### TASK BRIEF
The records below are to be reproduced word for word.

· · ·

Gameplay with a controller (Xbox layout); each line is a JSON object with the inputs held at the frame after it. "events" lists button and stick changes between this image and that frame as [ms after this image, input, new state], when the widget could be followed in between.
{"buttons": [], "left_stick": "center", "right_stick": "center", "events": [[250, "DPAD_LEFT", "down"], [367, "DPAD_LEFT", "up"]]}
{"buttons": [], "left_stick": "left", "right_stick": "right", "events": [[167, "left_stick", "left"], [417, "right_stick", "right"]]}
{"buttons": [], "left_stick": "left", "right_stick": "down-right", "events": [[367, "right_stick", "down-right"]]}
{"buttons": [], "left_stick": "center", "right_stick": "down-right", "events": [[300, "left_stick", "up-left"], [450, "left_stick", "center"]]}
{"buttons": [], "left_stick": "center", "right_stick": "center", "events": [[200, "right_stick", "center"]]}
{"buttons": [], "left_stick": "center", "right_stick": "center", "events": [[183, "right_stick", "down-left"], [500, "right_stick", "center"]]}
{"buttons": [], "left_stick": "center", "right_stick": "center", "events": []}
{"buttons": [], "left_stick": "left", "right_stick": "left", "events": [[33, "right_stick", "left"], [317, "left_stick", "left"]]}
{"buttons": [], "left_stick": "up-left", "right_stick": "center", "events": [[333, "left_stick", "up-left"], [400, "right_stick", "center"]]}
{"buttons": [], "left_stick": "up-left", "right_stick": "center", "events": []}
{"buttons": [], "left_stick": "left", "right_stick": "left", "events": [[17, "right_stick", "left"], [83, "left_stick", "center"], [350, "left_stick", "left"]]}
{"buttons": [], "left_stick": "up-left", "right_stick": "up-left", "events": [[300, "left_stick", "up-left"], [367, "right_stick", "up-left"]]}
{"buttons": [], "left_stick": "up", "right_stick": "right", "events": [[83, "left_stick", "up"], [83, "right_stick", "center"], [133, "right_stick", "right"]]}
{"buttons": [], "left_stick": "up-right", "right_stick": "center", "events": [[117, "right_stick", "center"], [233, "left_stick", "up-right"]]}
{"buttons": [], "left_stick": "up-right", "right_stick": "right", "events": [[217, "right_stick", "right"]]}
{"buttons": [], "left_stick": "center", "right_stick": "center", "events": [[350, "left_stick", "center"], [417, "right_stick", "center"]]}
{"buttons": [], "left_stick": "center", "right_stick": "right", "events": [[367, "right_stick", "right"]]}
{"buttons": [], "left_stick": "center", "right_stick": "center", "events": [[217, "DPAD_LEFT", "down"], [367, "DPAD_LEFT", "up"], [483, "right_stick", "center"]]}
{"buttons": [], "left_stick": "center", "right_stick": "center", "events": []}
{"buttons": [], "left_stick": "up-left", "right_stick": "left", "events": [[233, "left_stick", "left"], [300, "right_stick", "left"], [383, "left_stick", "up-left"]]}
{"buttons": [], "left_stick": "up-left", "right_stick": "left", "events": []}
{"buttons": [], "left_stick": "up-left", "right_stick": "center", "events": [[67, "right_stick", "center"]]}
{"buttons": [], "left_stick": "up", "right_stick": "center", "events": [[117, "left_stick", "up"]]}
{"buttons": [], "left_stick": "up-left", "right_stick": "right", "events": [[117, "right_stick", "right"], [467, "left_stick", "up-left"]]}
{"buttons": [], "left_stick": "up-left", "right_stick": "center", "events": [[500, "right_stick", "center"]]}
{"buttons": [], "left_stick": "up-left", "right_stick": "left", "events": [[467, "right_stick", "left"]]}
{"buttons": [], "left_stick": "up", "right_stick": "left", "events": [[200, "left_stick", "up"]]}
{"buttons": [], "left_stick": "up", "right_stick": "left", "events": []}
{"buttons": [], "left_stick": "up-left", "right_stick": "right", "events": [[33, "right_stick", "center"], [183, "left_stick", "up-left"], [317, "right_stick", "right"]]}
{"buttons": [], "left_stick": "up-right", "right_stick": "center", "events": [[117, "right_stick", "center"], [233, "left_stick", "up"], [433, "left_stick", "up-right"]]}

· · ·

### WRITTEN REPLY
Gameplay with a controller (Xbox layout); each line is a JSON object with the inputs held at the frame after it. "events" lists button and stick changes between this image and that frame as [ms after this image, input, new state], when the widget could be followed in between.
{"buttons": [], "left_stick": "center", "right_stick": "center", "events": [[250, "DPAD_LEFT", "down"], [367, "DPAD_LEFT", "up"]]}
{"buttons": [], "left_stick": "left", "right_stick": "right", "events": [[167, "left_stick", "left"], [417, "right_stick", "right"]]}
{"buttons": [], "left_stick": "left", "right_stick": "down-right", "events": [[367, "right_stick", "down-right"]]}
{"buttons": [], "left_stick": "center", "right_stick": "down-right", "events": [[300, "left_stick", "up-left"], [450, "left_stick", "center"]]}
{"buttons": [], "left_stick": "center", "right_stick": "center", "events": [[200, "right_stick", "center"]]}
{"buttons": [], "left_stick": "center", "right_stick": "center", "events": [[183, "right_stick", "down-left"], [500, "right_stick", "center"]]}
{"buttons": [], "left_stick": "center", "right_stick": "center", "events": []}
{"buttons": [], "left_stick": "left", "right_stick": "left", "events": [[33, "right_stick", "left"], [317, "left_stick", "left"]]}
{"buttons": [], "left_stick": "up-left", "right_stick": "center", "events": [[333, "left_stick", "up-left"], [400, "right_stick", "center"]]}
{"buttons": [], "left_stick": "up-left", "right_stick": "center", "events": []}
{"buttons": [], "left_stick": "left", "right_stick": "left", "events": [[17, "right_stick", "left"], [83, "left_stick", "center"], [350, "left_stick", "left"]]}
{"buttons": [], "left_stick": "up-left", "right_stick": "up-left", "events": [[300, "left_stick", "up-left"], [367, "right_stick", "up-left"]]}
{"buttons": [], "left_stick": "up", "right_stick": "right", "events": [[83, "left_stick", "up"], [83, "right_stick", "center"], [133, "right_stick", "right"]]}
{"buttons": [], "left_stick": "up-right", "right_stick": "center", "events": [[117, "right_stick", "center"], [233, "left_stick", "up-right"]]}
{"buttons": [], "left_stick": "up-right", "right_stick": "right", "events": [[217, "right_stick", "right"]]}
{"buttons": [], "left_stick": "center", "right_stick": "center", "events": [[350, "left_stick", "center"], [417, "right_stick", "center"]]}
{"buttons": [], "left_stick": "center", "right_stick": "right", "events": [[367, "right_stick", "right"]]}
{"buttons": [], "left_stick": "center", "right_stick": "center", "events": [[217, "DPAD_LEFT", "down"], [367, "DPAD_LEFT", "up"], [483, "right_stick", "center"]]}
{"buttons": [], "left_stick": "center", "right_stick": "center", "events": []}
{"buttons": [], "left_stick": "up-left", "right_stick": "left", "events": [[233, "left_stick", "left"], [300, "right_stick", "left"], [383, "left_stick", "up-left"]]}
{"buttons": [], "left_stick": "up-left", "right_stick": "left", "events": []}
{"buttons": [], "left_stick": "up-left", "right_stick": "center", "events": [[67, "right_stick", "center"]]}
{"buttons": [], "left_stick": "up", "right_stick": "center", "events": [[117, "left_stick", "up"]]}
{"buttons": [], "left_stick": "up-left", "right_stick": "right", "events": [[117, "right_stick", "right"], [467, "left_stick", "up-left"]]}
{"buttons": [], "left_stick": "up-left", "right_stick": "center", "events": [[500, "right_stick", "center"]]}
{"buttons": [], "left_stick": "up-left", "right_stick": "left", "events": [[467, "right_stick", "left"]]}
{"buttons": [], "left_stick": "up", "right_stick": "left", "events": [[200, "left_stick", "up"]]}
{"buttons": [], "left_stick": "up", "right_stick": "left", "events": []}
{"buttons": [], "left_stick": "up-left", "right_stick": "right", "events": [[33, "right_stick", "center"], [183, "left_stick", "up-left"], [317, "right_stick", "right"]]}
{"buttons": [], "left_stick": "up-right", "right_stick": "center", "events": [[117, "right_stick", "center"], [233, "left_stick", "up"], [433, "left_stick", "up-right"]]}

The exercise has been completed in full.